(Chart interpretation exercises)
=====
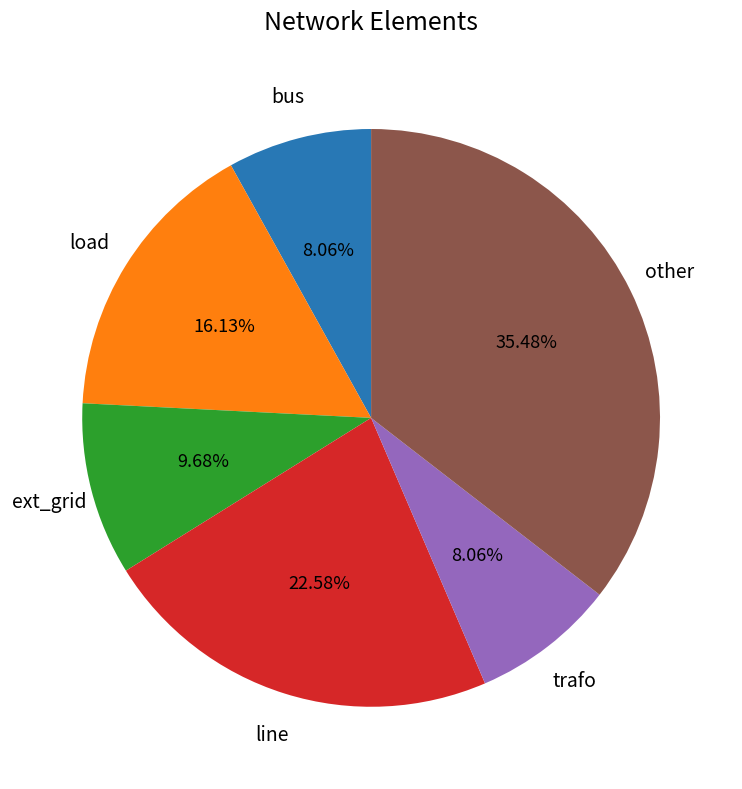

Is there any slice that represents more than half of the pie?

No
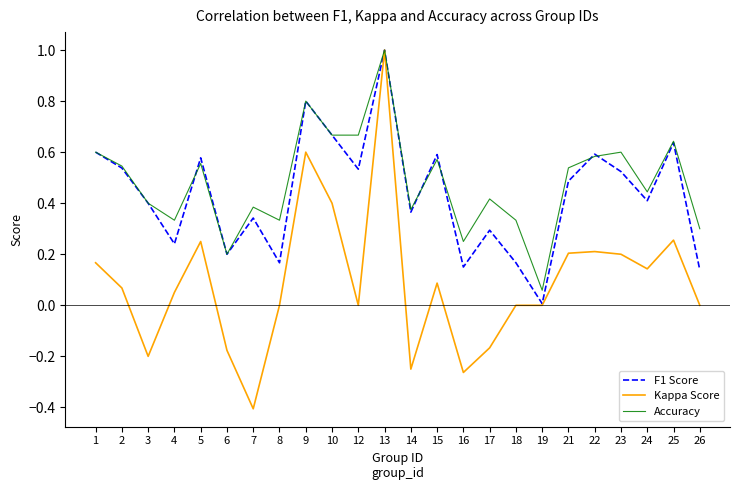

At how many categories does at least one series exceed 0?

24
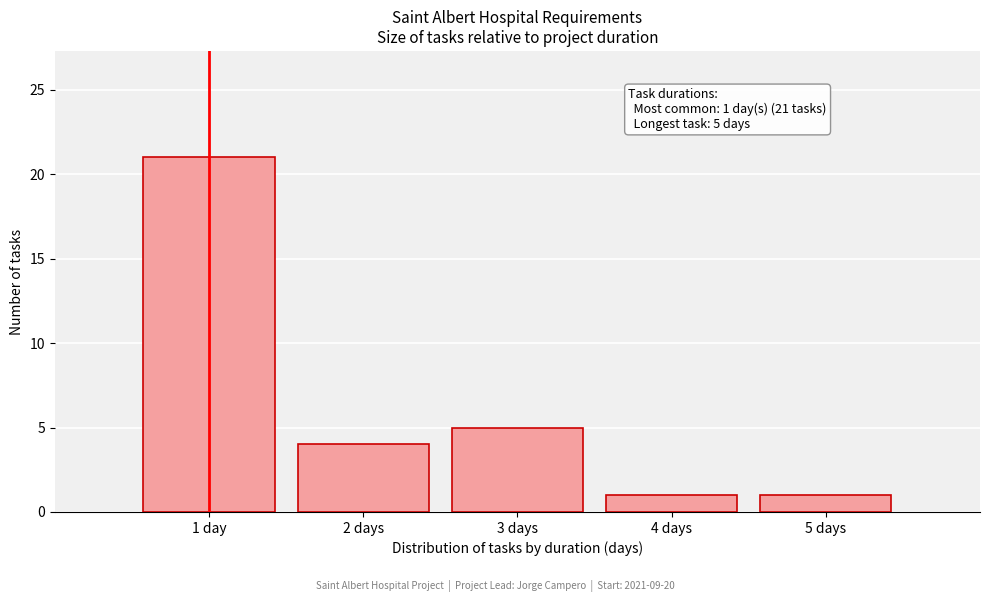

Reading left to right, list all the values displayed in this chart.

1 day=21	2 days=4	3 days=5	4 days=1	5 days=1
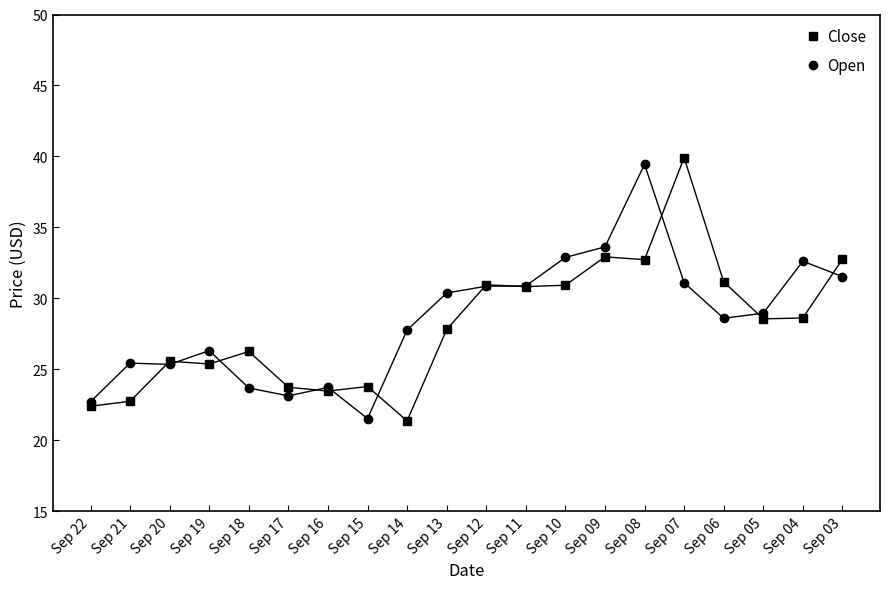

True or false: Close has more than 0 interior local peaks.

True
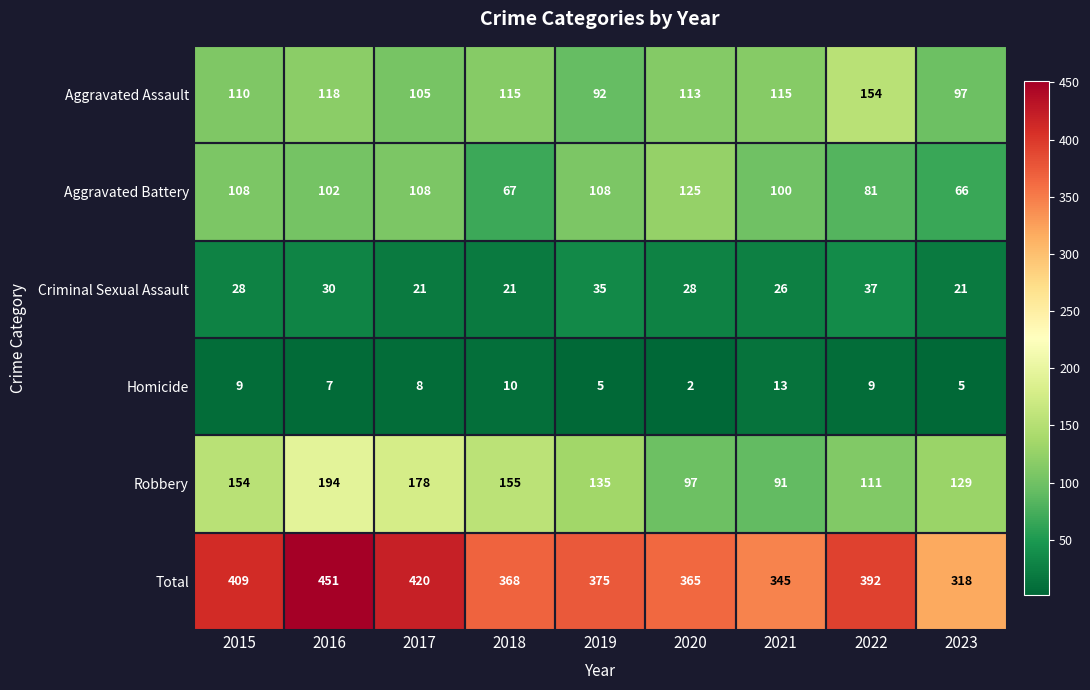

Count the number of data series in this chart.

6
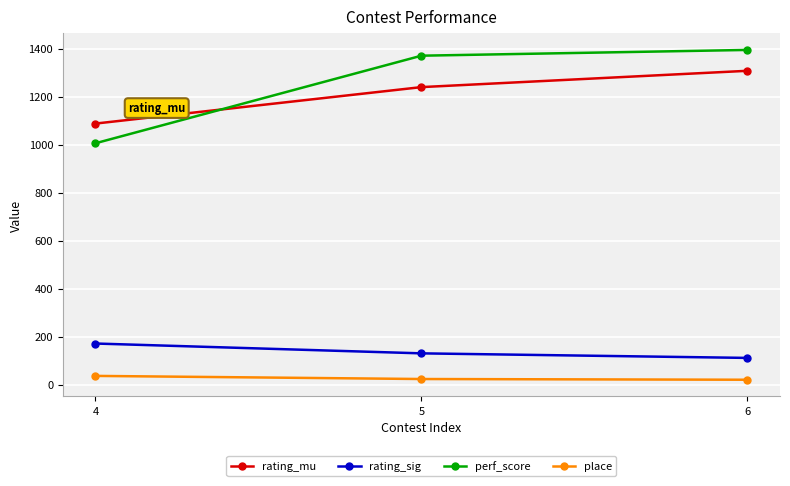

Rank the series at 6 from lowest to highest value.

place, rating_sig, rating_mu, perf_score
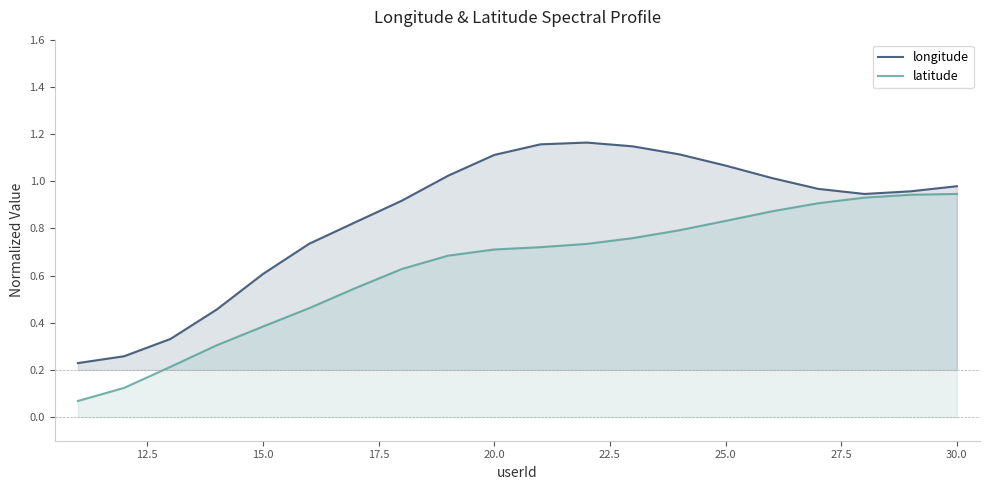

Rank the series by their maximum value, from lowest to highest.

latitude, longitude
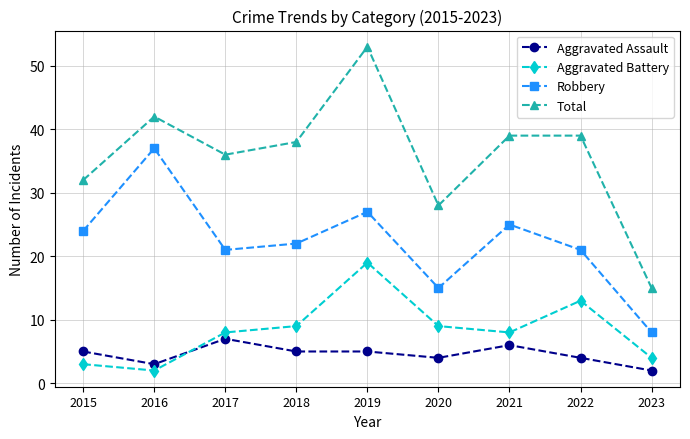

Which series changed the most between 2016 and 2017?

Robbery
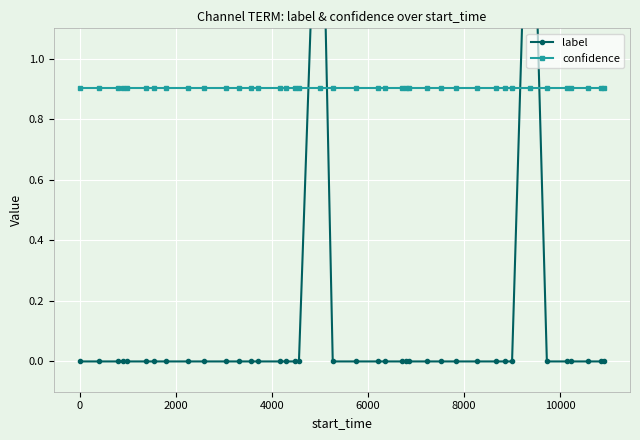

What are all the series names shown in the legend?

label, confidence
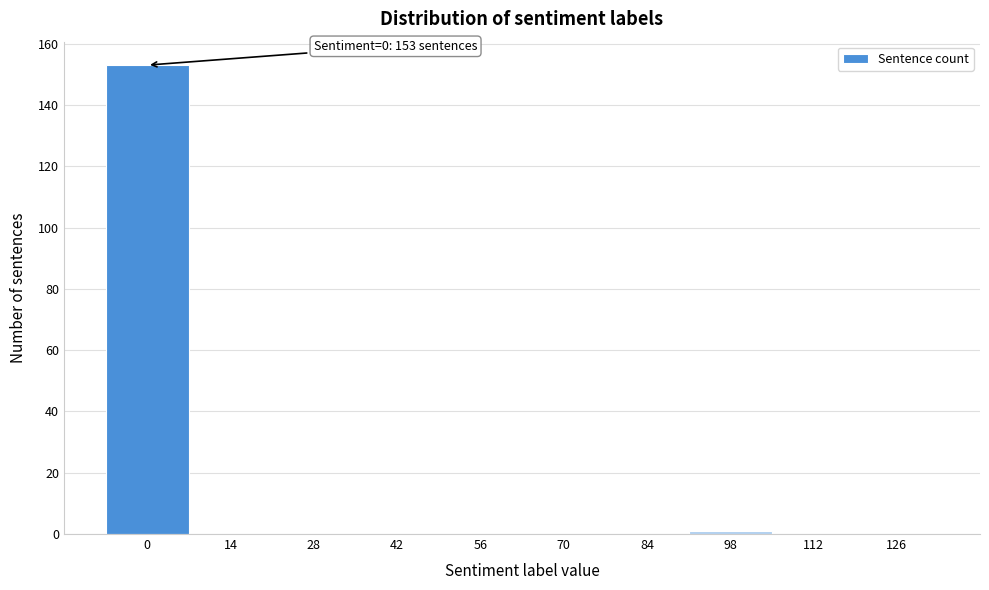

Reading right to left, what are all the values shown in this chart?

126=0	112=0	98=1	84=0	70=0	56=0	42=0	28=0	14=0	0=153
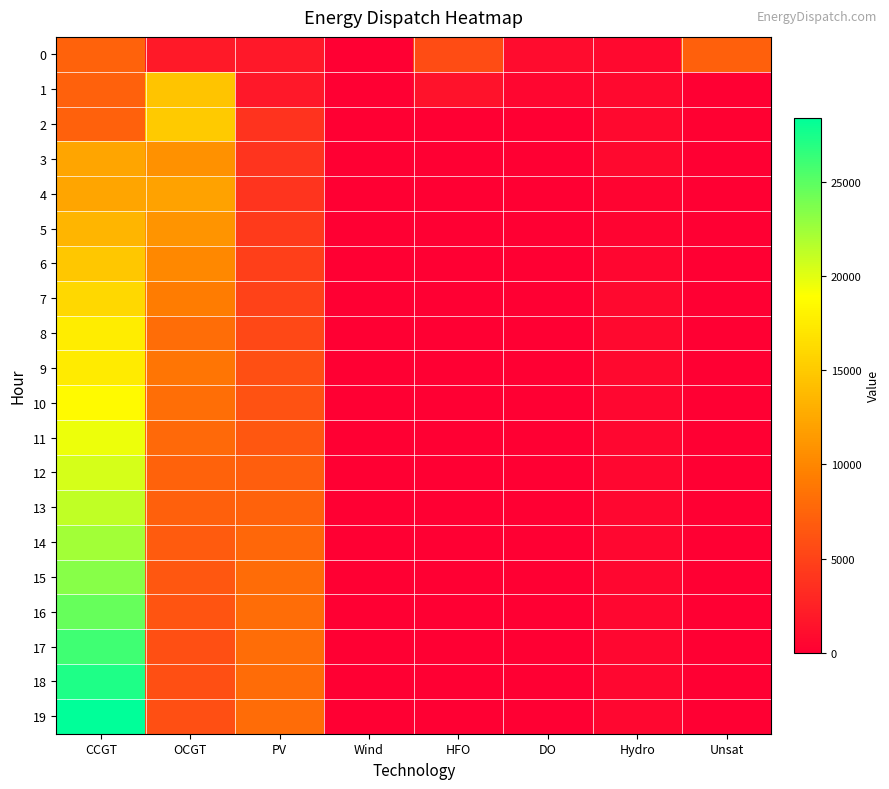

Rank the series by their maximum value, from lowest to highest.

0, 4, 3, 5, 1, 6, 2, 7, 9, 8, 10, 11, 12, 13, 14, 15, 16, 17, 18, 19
=====
> **PROBLEM DETAILS**
Write out the listing again, swapping "Rank" for "Order" everywhere it appears and keeping everything else the same. Omit the picture lines.

> **RESULT FOR THIS EXERCISE**
Is there any slice that represents more than half of the pie?

No

At how many categories does at least one series exceed 0?

24

Reading left to right, list all the values displayed in this chart.

1 day=21	2 days=4	3 days=5	4 days=1	5 days=1

True or false: Close has more than 0 interior local peaks.

True

Count the number of data series in this chart.

6

Order the series at 6 from lowest to highest value.

place, rating_sig, rating_mu, perf_score

Order the series by their maximum value, from lowest to highest.

latitude, longitude

Which series changed the most between 2016 and 2017?

Robbery

What are all the series names shown in the legend?

label, confidence

Reading right to left, what are all the values shown in this chart?

126=0	112=0	98=1	84=0	70=0	56=0	42=0	28=0	14=0	0=153

Order the series by their maximum value, from lowest to highest.

0, 4, 3, 5, 1, 6, 2, 7, 9, 8, 10, 11, 12, 13, 14, 15, 16, 17, 18, 19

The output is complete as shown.